In past columns, I have described Psychology as the Sixth P, alongside the United Nations’ five Ps of People, Planet, Prosperity, Peace, and Partnerships. Sustainable development depends on human behavior. Psychology helps us understand how decisions are made, how norms are sustained, and how institutions function.

To do this responsibly in diverse contexts, psychology must begin by listening.

Listening is not a retreat from science. It is part of the scientific process. When psychologists begin by asking how a community defines well-being, risk, or responsibility, they are not abandoning rigor. They are clarifying assumptions. They are identifying which elements of their theories travel well and which require adjustment.

There is a genuine tension here. If psychology incorporates local practices without critical evaluation, it risks losing coherence. If it assumes its existing frameworks are universally sufficient, it risks arrogance, unintended harm, and irrelevance. The challenge is to maintain scientific standards while remaining responsive to context.

"Listening is not a retreat from science. It is part of the scientific process. "

Island states make this tension concrete. When external models are introduced without attention to local norms and governance structures, they can misalign with how collective decisions are actually made. Yet if psychological research simply absorbs local practices without analysis, it fails to offer its distinctive contribution. The balance lies in collaboration.
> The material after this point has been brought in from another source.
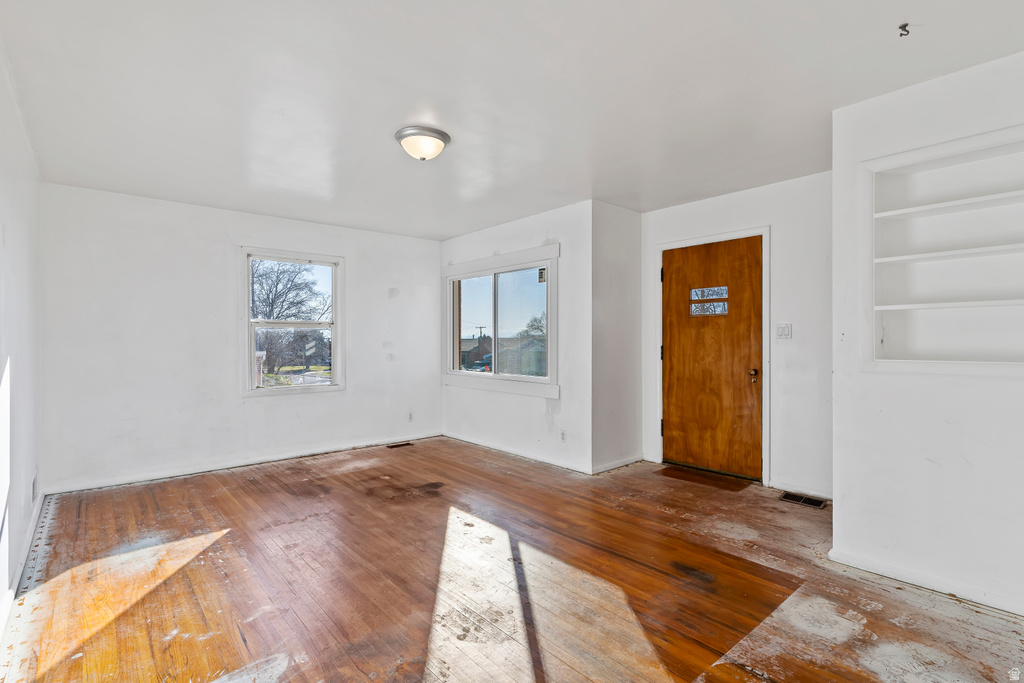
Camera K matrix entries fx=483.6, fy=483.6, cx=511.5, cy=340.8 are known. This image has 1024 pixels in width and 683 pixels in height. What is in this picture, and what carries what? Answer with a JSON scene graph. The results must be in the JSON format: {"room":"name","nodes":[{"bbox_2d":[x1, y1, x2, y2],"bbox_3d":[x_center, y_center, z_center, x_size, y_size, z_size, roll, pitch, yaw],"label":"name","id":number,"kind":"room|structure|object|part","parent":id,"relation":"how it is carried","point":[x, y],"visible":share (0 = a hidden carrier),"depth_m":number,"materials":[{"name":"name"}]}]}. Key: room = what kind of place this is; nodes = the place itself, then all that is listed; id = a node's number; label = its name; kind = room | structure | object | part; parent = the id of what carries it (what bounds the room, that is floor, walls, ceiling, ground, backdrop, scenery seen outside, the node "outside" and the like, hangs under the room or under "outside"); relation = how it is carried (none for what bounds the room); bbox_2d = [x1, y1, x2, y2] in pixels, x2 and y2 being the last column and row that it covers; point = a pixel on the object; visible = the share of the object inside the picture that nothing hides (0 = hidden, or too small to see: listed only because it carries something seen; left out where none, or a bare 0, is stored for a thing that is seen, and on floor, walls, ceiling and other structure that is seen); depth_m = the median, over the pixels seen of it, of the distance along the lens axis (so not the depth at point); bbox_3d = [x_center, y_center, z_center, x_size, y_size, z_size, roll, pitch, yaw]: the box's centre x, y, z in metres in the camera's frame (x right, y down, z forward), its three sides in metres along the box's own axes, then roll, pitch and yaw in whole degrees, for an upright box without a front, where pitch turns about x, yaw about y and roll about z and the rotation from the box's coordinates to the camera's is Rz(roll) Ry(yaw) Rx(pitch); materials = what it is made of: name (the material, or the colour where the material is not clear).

Psychological insights into behavior change, institutional design, and resilience are strongest when developed with local scholars and leaders, informed by lived realities and tested within them.

The Sixth P is not only about applying psychology to global challenges. It is about strengthening psychology through engagement. When theories and measures are examined in dialogue with diverse communities, their limits become clearer and their precision improves. Science advances not by standing apart from context, but by being refined within it.